::: Information provided :::
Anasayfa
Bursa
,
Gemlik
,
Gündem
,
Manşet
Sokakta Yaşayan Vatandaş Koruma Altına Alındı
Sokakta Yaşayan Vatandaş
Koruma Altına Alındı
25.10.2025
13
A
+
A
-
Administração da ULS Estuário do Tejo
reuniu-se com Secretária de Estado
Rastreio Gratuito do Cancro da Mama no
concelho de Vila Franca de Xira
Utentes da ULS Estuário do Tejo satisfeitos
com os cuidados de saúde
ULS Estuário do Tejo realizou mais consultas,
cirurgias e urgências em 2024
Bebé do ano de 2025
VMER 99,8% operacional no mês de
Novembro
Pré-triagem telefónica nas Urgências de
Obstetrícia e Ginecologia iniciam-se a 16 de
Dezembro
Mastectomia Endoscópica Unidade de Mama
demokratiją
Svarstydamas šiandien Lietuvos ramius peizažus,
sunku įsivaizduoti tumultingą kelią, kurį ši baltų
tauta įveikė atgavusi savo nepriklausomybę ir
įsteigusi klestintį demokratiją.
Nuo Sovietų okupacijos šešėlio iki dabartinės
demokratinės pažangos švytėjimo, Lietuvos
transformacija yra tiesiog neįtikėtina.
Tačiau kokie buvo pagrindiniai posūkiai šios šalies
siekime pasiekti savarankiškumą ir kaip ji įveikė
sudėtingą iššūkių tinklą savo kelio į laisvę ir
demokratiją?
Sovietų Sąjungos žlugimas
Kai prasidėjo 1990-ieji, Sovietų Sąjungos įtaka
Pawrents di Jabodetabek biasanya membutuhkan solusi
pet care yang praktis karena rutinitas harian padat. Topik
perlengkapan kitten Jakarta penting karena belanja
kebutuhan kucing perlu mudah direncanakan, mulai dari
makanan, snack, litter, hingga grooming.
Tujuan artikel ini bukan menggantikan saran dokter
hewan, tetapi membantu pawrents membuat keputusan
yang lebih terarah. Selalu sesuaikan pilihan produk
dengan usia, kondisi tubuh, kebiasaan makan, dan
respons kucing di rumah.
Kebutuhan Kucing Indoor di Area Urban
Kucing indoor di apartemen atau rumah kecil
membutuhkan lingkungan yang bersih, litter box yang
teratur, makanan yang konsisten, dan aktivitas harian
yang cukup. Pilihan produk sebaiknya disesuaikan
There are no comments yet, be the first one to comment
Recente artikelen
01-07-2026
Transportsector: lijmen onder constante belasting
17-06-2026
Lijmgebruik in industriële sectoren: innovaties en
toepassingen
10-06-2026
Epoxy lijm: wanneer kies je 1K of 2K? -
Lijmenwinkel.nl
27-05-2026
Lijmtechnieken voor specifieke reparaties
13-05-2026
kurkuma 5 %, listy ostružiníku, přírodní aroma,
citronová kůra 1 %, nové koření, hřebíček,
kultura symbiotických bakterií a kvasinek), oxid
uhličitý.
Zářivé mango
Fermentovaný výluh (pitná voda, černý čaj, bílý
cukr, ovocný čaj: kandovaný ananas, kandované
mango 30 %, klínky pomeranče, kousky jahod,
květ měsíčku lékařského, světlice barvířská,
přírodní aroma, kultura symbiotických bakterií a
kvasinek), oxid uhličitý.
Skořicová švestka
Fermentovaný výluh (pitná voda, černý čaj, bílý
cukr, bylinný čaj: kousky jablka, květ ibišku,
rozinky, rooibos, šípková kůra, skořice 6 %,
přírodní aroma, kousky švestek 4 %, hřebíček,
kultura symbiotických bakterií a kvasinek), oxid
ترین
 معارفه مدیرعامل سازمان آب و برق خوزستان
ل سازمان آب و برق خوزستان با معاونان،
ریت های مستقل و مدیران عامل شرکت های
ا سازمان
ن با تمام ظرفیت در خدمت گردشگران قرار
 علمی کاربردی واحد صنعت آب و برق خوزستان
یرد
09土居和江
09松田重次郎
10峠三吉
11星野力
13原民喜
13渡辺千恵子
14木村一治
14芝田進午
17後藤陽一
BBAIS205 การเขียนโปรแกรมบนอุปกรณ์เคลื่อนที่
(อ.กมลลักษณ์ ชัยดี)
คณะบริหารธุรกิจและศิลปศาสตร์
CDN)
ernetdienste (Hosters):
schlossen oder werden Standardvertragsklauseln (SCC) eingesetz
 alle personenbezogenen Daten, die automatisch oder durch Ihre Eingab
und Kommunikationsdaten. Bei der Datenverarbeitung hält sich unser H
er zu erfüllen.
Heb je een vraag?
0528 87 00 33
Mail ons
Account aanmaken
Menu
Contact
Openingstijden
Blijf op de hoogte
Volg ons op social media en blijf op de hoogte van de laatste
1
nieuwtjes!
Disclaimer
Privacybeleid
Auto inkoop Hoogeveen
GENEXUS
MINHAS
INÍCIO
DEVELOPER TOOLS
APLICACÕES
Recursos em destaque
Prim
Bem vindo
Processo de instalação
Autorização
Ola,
:::
Write out the entries word for word, from the very first line through the line that contains "reuniu-se com Secretária de Estado", and stop there.

Anasayfa
Bursa
,
Gemlik
,
Gündem
,
Manşet
Sokakta Yaşayan Vatandaş Koruma Altına Alındı
Sokakta Yaşayan Vatandaş
Koruma Altına Alındı
25.10.2025
13
A
+
A
-
Administração da ULS Estuário do Tejo
reuniu-se com Secretária de Estado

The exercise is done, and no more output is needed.